Since March, world-wide government stimulus spending has fostered steady but cautious economic growth. Unemployment is still high, leaving consumers cautious. In spite of this, the DJI is clearly showing a strong recovery, reaching the 10,000 mark in early November. And as the economy improves, so has oil demand.
During the downturn we saw world-wide oil production remain fairly steady. US demand was significantly decreased, but China picked up about half of the available surplus. Now with returning US demand, we are seeing a steady increase in the price of a barrel of oil. In fact, this increase is averaging out at almost $1.00 week.

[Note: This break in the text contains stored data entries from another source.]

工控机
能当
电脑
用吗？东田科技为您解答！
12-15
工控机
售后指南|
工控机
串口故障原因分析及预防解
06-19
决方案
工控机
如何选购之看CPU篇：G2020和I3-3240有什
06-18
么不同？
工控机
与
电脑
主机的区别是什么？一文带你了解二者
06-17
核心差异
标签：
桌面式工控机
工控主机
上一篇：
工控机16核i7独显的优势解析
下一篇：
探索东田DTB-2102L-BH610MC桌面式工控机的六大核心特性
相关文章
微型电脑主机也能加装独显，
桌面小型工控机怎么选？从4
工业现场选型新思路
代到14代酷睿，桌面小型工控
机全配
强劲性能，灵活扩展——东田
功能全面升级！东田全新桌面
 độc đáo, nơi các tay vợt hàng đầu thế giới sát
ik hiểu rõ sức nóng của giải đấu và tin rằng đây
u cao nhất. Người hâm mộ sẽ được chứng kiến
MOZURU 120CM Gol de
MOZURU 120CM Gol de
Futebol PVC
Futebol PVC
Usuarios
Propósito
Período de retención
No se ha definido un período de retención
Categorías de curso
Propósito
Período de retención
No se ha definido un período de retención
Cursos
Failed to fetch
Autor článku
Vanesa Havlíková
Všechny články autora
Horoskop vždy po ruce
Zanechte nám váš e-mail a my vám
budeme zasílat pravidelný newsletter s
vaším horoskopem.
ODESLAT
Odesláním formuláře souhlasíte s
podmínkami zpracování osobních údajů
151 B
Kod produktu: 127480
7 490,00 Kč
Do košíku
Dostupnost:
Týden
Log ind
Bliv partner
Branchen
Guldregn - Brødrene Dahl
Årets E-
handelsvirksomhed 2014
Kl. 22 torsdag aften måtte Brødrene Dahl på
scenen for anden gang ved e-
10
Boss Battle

Increases of this magnitude have never been seen - except for the first few months of 2008, where the increase was almost $2.00/week. Of course we all know how sustainable that was. So, if you want my prediction, I expect to see oil prices continue to climb over the coming weeks - until sometime in 2010 when the increases will again reach $2.00/week or so. After a month or so of these rapid increases the economy will nose-dive again - ultimately constrained by the inconvenient limitations of a finite oil supply.
We will enter this next economic collapse in a significantly weaker state than the recession of 2008. How will this affect the next cycle? If you know, you are much smarter than me.